Excerpt provided -
______
From (3.4), (3.5) and (3.6), the result \(\lim \nolimits _{\varepsilon \rightarrow 0+}\frac{{\mathbb {P}}^u(T_b\le \varepsilon )}{\varepsilon }=0\) follows. \(\square \)

From the general theory of Markov processes, see for example Dynkin [23], we get the following lemma.

Lemma 3.2

If \(\{X(t), t\ge 0\}\) is a right continuous Feller process, then \(\{X(t), t\ge 0\}\) is a strong Markov process. Moreover, suppose that A is its weak infinitesimal operator and \({\mathscr {D}}(A)\) is the domain of A. If \(h(x)\in {\mathscr {D}}(A)\), then Ah(x) is continuous.

Theorem 3.3

Assume that the distribution function P(x) has a continuous density function p(x) on \([0, +\infty )\), then f(u) is twice continuously differentiable on \((-c/\delta , +\infty )\) and satisfies the integro-differential equation

$$\begin{aligned} \frac{\sigma ^2}{2}f^{\prime \prime }(u)+C(u)f^\prime (u) +\lambda \int _0^{u+c/\delta }f(u-y)p(y) \,\text{ d }y -(\lambda +\beta )f(u)=0. \end{aligned}$$
(3.7)

Proof

Select an arbitrary \(b> 0\), then \(f(u)=f(b)L(u;b), \ -c/\delta<u< b\). If we can prove that L(ub) is twice continuously differentiable in u on \((-c/\delta , b)\) and satisfies the integro-differential equation (3.7), then the results for f(u) follows since b is arbitrary.
______
[Stored records]
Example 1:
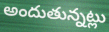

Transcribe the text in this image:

అందుతున్నట్లు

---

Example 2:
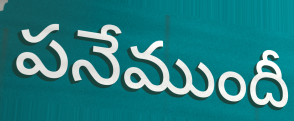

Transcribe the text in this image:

పనేముందీ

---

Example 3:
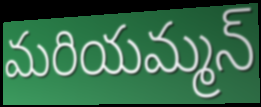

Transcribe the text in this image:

మరియమ్మన్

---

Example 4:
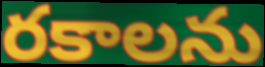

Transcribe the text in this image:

రకాలను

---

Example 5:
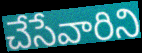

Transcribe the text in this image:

చేసేవారిని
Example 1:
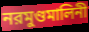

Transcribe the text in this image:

নরমুণ্ডমালিনী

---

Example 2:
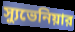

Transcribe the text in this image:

স্যুভেনিয়ার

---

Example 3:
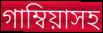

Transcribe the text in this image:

গাম্বিয়াসহ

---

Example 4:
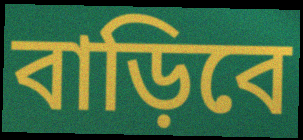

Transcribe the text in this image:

বাড়িবে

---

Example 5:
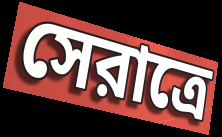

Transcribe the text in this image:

সেরাত্রে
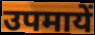
उपमायें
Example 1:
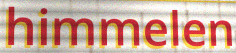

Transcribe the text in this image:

himmelen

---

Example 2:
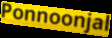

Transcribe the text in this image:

Ponnoonjal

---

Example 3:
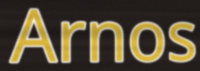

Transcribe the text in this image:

Arnos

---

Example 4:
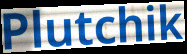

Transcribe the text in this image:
______
Exercises to complete -
**A)** According to the excerpt on Markov processes, why does it suffice in the proof of Theorem 3.3 to show that L(u;b) is twice continuously differentiable on (−c/δ, b) and satisfies equation (3.7)?
**B)** In the excerpt on Markov processes, what does Lemma 3.2 state that a right continuous Feller process is?

Solutions to the problems -
**A)** For −c/δ < u < b, f(u) = f(b)L(u;b), and the choice of b > 0 is arbitrary. Proving these properties for L(u;b) therefore gives the results for f(u).

**B)** A strong Markov process.